Un dictionnaire sur les drogues
« Toutes les matières minérales, végétales, animales qui entrent dans les remèdes et comme il y en a peu qui n'y entrent, ce recueil est une bonne partie de l'histoire naturelle ». Ainsi se présente le Dictionnaire alphabétique des drogues simples (1698), l'autre grand ouvrage de Lémery. Les définitions, souvent critiques, vont à l'encontre de nombreuses idées reçues de l'époque : « le véritable opium n'est pas une larme », « le café n'est pas une fève ». S'y trouvent des ingrédients étonnants tels le cranium humanum (crâne humain), la mandragore d'Italie, l'hydrargyrum ou vif-argent (mercure). Le premier, râpé et réduit en poudre, traite l'épilepsie, la seconde lutte contre les tumeurs et le dernier, ingurgité liquide, contre les maladies virales !

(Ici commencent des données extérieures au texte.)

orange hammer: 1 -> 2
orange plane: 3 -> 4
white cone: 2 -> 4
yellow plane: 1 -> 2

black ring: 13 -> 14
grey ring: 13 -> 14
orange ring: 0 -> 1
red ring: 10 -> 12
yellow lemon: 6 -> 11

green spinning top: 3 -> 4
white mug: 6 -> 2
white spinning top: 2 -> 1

Lémery finit sa vie avec tous les honneurs : entré comme associé chimiste à l'Académie des sciences en 1699, il en sera vite pensionnaire et y restera presque jusqu'à sa mort en 1715. Ses ouvrages traduits dans toute l'Europe lui survivront longtemps, faisant figure de références pour les apothicaires. Ce n'est en effet qu'en 1818 que l'État publiera la toute première pharmacopée française.